• **REQUIRED WORK**:
Find each line in the listing below that contains the word "maximum", and copy those lines.

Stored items

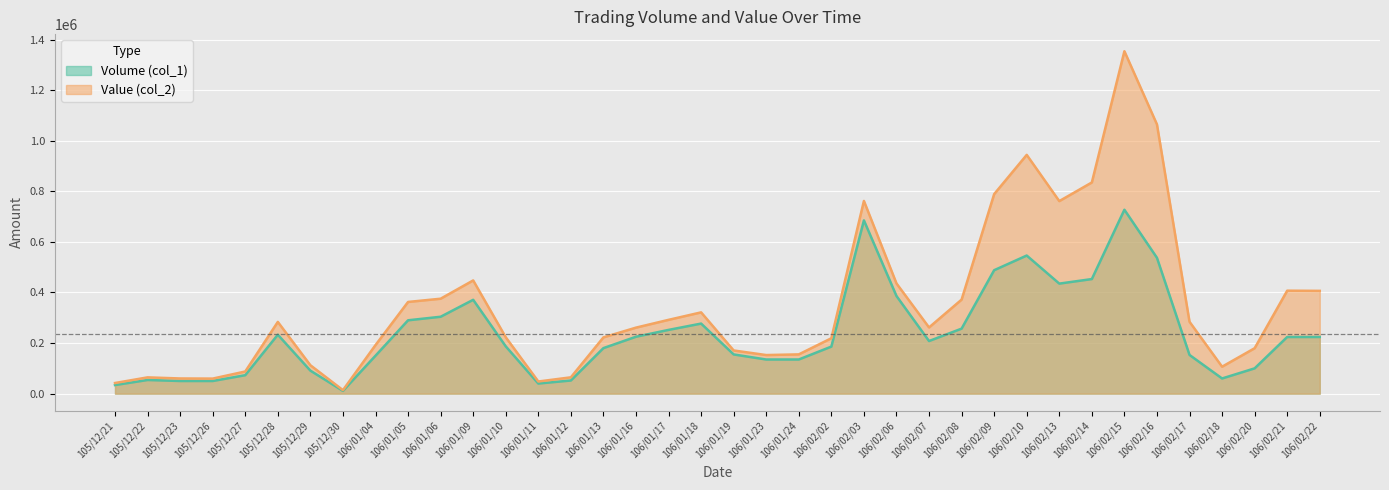

Where is the first local maximum for Value (col_2)?

105/12/22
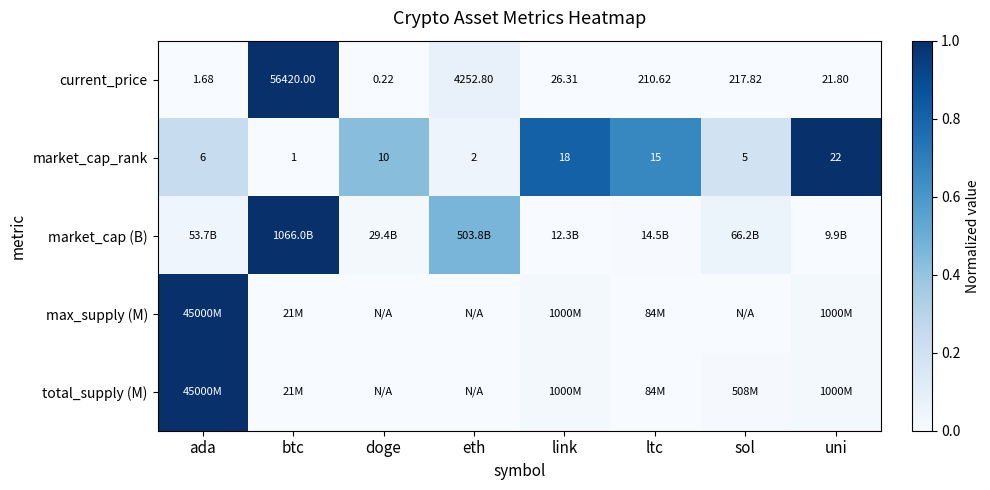

How many values in total_supply (M) are above zero?

6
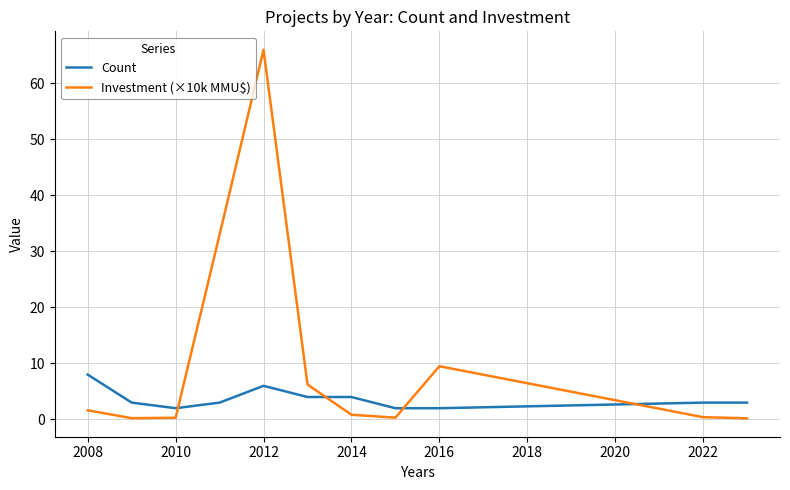

What is the maximum value shown in the chart?

66.0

• **PROBLEM SOLUTION**:
Where is the first local maximum for Value (col_2)?
What is the maximum value shown in the chart?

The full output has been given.